杏仁有些羞怯,“娘娘,奴婢是為您擔心,皇上的恩寵就那麽一點點,給了別人,娘娘就沒了。”

“我當然知道你的心思,只是我與周姐姐唇齒相依,互相扶持著才能走到今日,我一直得寵到今日,而她卻備受冷落,如今皇上能回心轉意,我也為她高興呢,況且她能替我受傷,真心待我,我哪裏能吃她的醋呢。”

“是,娘娘,都累一天了,快些回宮歇息吧。”主仆二人回了清涼殿。

丹泉在劇痛中蘇醒過來,右腿早已不能動彈,左腿勉強能挪動,她艱難的往前爬,拖著沈重的身子,整整一個時辰,才爬到寧壽宮的大門前,顧不得蓬頭垢面,也管不了渾身的塵土,瘋狂的拍打著朱色的宮門,“母後,母後,您見一見丹泉吧,母後……”

聲嘶力竭的叫喊,並沒有半點回應,太後在禦醫的調理下,醒了過來,就是渾身乏力,心力交瘁,隱約聽到有人叫喊,“好像有人,去看看是誰?”

宮女很快來報,“回稟太後,是廢妃丹泉扣門求見。”

太後老淚縱橫,想想當初的安排,將聰穎伶俐的丹泉安排在皇帝身邊,來監視控制皇帝,沒想到看似聰明的丹泉卻中看不中用,還屢次破壞完好的局面,如今淪落至此,雖然讓人心疼,卻再也無能為力,“唉……不中用啊,讓她去吧,叫她好自為之。”

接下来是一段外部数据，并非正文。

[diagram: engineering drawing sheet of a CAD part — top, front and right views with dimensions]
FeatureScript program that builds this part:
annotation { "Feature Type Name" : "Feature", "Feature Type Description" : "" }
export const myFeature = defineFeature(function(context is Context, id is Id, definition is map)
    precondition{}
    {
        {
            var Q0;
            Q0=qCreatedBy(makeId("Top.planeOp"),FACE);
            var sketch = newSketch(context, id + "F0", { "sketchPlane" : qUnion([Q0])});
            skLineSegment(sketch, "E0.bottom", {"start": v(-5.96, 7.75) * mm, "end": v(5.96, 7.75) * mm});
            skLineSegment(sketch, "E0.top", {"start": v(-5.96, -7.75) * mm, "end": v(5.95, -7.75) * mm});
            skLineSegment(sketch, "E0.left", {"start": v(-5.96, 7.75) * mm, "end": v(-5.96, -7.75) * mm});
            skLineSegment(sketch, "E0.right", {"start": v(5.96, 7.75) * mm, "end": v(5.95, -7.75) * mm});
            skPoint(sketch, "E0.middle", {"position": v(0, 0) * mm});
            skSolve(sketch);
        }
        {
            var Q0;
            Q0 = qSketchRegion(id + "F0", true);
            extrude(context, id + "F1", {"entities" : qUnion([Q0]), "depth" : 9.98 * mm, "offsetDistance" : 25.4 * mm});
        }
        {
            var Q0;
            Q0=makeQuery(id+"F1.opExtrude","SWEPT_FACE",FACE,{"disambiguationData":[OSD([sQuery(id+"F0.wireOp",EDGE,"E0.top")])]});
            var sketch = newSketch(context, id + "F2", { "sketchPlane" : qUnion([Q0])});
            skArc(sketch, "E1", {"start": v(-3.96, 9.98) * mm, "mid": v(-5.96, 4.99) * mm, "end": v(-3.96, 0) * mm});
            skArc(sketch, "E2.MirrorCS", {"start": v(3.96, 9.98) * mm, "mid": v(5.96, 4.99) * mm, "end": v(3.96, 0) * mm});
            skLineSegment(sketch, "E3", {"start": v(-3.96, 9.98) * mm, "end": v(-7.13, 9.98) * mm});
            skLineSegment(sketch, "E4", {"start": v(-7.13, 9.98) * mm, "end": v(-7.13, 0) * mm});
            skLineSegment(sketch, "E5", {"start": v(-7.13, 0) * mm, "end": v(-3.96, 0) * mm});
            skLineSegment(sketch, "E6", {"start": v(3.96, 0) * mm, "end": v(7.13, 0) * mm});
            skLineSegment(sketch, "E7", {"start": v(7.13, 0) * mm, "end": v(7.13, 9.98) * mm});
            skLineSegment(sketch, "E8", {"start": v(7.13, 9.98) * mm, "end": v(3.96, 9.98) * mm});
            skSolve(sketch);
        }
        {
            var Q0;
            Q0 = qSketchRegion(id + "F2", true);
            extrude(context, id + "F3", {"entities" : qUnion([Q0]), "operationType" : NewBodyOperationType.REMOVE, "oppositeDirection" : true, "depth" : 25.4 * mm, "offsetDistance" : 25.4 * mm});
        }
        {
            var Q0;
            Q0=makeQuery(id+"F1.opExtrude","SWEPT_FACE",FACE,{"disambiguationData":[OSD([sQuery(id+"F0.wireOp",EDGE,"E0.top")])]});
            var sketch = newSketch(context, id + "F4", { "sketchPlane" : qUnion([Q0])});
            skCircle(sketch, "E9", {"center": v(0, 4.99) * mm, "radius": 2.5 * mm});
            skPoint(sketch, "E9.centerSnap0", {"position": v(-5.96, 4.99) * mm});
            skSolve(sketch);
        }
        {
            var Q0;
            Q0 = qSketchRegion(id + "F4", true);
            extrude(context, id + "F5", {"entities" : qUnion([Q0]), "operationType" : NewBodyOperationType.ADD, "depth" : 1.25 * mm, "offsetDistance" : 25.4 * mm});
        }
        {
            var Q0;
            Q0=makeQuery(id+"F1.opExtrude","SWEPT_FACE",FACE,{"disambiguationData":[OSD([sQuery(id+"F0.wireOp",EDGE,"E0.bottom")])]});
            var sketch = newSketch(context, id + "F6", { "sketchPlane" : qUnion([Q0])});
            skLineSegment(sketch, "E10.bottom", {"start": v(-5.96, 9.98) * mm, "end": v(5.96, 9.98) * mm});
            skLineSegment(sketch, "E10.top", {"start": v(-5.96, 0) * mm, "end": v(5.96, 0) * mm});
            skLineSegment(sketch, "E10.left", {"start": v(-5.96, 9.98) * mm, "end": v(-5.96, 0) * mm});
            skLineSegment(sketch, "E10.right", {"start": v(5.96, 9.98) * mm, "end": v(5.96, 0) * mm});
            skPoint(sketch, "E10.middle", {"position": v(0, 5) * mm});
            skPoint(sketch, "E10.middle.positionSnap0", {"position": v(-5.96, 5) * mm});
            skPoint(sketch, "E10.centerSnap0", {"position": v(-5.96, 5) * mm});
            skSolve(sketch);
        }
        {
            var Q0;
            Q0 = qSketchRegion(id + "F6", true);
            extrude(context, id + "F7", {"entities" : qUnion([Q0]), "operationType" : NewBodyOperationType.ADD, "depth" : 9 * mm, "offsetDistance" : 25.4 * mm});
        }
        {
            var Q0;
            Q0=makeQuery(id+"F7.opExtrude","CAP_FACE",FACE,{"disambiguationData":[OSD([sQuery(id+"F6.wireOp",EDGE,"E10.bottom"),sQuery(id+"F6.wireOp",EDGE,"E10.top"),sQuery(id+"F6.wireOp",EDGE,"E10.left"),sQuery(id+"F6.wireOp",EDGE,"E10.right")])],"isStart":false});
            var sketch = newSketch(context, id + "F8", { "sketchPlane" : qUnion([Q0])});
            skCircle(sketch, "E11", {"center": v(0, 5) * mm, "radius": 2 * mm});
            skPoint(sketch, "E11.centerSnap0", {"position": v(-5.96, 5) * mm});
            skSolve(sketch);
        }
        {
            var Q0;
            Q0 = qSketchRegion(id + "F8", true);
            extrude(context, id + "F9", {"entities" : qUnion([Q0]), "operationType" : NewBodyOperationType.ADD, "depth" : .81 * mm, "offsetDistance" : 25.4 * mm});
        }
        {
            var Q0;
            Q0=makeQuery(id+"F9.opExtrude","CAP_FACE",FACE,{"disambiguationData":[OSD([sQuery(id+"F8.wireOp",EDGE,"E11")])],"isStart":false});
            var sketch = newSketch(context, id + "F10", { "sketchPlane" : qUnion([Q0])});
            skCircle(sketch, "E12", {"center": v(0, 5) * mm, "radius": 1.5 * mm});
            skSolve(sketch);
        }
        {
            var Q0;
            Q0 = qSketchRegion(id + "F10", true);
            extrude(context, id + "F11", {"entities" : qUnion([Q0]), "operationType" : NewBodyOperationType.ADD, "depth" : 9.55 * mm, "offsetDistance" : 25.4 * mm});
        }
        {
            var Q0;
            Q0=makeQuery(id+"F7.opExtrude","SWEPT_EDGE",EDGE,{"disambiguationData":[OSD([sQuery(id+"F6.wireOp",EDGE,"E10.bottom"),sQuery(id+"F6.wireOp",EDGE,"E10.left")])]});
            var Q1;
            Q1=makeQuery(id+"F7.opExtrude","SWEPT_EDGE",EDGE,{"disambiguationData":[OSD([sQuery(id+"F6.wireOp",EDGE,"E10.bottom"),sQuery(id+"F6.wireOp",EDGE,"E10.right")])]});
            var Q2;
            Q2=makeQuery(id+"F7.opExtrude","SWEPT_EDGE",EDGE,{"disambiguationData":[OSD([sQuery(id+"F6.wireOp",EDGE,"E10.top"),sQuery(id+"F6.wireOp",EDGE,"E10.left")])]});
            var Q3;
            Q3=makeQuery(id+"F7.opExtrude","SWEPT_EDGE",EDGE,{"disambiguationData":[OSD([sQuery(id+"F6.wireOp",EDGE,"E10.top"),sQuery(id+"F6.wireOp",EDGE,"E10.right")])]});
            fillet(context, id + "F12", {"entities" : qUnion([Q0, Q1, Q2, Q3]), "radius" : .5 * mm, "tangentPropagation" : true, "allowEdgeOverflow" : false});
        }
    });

丹泉的嗓子已經沙啞,卻還在叫喊著,就在此時,門突然開了,“您快走吧,太後讓您好自為之。”

丹泉一把攥住宮女的裙裾,“什麽?太後不肯見我?”

“嗯,這是太後的原話。”

丹泉撲騰著,仿佛一只落水的小貓,淒慘而無助,“不可能,母後不會不見我的,這些年母後最疼我,你再去稟報,我求你了。”

宮女推開她,“太後確實不見你,你走吧。”說罷,將門狠狠一關,冰冷的宮門隔絕了丹泉最後一絲希望,她欲哭無淚,一點點爬著離開了。